GATES: Well, we don't know for a fact where Osama bin Laden is, if we did, we'd go get him. But...
STEPHANOPOULOS: When was the last time we had any good intelligence on where he was?
GATES: I think it has been years.
GATES: I think so.
STEPHANOPOULOS: So these reports that came out just this week about a detainee saying he might have seen him in Afghanistan earlier this year?
GATES: No, that's...
STEPHANOPOULOS: We can't confirm that.
STEPHANOPOULOS: So do you believe that one of the reasons we haven't had good enough intelligence is because the Pakistani government has not been cooperating enough?
GATES: No. I think it's because if, as we suspect, he is in North Waziristan, it is an area that the Pakistani government has not had a presence in, in quite some time. The truth of the matter is that we have been very impressed by the Pakistani army's willingness to go into places like Swat in South Waziristan, if one had asked any of us a year or more ago if the Pakistani army would be doing that, we would have said no chance.
And so they are bringing pressure to bear on the Taliban in Pakistan, and particularly those that are attacking the Pakistani government. But frankly, any pressure on the Taliban, whether it's in Pakistan or in Afghanistan is helpful to us because al Qaeda is working with both of them.
STEPHANOPOULOS: You mentioned the actions the Pakistani government has taken. Is Balochistan next? Is that where they have to go next to take out the Taliban?
GATE: Well, I think that the Pakistani government, we sometimes tend to forget that Pakistan, like Afghanistan, is a sovereign country. And Pakistani -- the Pakistani army will go where the Pakistani army thinks the threat is. And if they think that threat is Balochistan, that's where they'll go. If they think it's in North Waziristan, they may go up there. Or they may just winter in where they are right now.

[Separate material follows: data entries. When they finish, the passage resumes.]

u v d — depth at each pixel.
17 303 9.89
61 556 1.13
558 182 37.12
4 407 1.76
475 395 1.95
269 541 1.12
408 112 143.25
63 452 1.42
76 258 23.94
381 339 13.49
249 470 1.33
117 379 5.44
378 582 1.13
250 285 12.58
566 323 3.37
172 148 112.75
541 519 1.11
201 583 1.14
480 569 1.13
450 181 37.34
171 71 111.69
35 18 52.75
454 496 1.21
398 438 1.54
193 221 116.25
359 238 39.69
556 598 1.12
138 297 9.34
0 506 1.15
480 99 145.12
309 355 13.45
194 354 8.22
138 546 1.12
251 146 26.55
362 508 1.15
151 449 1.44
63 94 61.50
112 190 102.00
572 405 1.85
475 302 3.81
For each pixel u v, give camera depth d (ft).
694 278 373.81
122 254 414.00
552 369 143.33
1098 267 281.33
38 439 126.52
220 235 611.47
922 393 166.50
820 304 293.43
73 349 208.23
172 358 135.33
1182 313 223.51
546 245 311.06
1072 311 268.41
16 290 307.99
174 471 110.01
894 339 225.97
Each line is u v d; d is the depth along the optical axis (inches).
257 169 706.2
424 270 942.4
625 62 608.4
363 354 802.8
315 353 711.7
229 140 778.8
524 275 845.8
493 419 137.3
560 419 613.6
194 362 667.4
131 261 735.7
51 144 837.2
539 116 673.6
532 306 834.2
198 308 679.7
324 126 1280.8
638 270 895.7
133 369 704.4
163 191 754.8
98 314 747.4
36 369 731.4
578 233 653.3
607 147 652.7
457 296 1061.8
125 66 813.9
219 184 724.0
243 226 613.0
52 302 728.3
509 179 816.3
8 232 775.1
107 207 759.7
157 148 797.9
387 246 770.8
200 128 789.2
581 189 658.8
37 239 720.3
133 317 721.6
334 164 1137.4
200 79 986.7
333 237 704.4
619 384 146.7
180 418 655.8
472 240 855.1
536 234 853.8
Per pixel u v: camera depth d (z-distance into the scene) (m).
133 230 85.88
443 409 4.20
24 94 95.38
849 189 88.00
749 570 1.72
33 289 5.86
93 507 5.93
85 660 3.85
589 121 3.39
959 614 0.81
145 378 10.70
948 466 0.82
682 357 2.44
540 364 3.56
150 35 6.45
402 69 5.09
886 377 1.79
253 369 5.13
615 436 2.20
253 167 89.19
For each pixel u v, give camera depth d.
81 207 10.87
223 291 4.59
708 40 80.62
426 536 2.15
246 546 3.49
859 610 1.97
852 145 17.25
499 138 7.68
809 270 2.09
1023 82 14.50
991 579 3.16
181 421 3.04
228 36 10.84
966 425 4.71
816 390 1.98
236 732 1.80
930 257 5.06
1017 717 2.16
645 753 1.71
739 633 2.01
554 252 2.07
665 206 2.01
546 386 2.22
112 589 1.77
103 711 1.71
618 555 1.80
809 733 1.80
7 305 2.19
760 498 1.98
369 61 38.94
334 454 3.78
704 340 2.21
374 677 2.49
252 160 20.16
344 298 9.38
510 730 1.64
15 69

But these are calls that the Pakistanis make. We are sharing information with them. We have had a steadily developing, better relationship between our militaries.
And we will help them in any way we possibly can, but that's their call.
STEPHANOPOULOS: Back to Afghanistan, Secretary Clinton, some have suggested that one of your envoys -- the president's envoy, Richard Holbrooke -- should begin negotiations with those elements of the Taliban who are willing to talk to him.
Do you agree with that?
CLINTON: Well, George, we have said -- and the president made it clear in his speech at West Point -- that, you know, there are two different approaches here.
One is what could be called reintegration. And that is really looking at the lower-level members of the Taliban, who are there through intimidation and coercion, or, frankly, because it's a better living than they can make anywhere else.
We think there's a real opportunity for a number of those to be persuaded to leave the battlefield.
Now, the problem, of course, once they leave -- and we have a lot of evidence of this -- they'll get killed if they're not protected. And that's one of the reasons why we're trying to get these secure zones.
STEPHANOPOULOS: In other words, they don't believe we'll stay.
CLINTON: Well, and also, just, we need to secure the population. It's one of General McChrystal's principal objectives.